THE PROBLEM: Retype, word for word, every line of the records below starting at the one that contains "提供了各种语言的模版，方便快" and ending at the one that contains "### 3.2 一个简单ChatGPT简单回复"; include both of those lines and nothing more.

EXCERPTED RECORDS:
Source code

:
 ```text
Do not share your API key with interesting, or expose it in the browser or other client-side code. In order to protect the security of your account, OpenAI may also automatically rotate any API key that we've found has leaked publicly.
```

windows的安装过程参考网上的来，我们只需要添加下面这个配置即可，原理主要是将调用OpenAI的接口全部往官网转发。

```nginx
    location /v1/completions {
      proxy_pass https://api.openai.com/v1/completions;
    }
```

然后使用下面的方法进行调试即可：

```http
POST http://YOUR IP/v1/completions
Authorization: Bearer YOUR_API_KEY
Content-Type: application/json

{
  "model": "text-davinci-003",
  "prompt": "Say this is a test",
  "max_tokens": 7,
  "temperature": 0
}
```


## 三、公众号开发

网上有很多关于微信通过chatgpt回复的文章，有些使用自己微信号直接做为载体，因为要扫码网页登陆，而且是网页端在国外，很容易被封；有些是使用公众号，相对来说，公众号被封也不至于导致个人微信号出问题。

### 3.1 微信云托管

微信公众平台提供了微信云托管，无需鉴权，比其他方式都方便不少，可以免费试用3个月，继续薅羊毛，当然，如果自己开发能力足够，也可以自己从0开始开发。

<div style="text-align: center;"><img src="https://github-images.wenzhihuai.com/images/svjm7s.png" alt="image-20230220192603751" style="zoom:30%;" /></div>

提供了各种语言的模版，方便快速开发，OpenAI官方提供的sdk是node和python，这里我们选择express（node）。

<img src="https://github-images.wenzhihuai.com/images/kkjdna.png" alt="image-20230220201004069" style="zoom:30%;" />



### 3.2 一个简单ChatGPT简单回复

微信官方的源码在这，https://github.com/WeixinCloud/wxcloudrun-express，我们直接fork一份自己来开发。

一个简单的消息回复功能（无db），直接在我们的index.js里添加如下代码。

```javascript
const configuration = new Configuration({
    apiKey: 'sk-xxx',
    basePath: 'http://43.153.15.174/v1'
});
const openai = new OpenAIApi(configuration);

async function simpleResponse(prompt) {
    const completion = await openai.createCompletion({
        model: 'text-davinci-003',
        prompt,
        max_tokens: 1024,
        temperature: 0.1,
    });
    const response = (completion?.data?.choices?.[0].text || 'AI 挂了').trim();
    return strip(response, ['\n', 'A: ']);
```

RESPONSE FOR THIS EXERCISE:
提供了各种语言的模版，方便快速开发，OpenAI官方提供的sdk是node和python，这里我们选择express（node）。

<img src="https://github-images.wenzhihuai.com/images/kkjdna.png" alt="image-20230220201004069" style="zoom:30%;" />



### 3.2 一个简单ChatGPT简单回复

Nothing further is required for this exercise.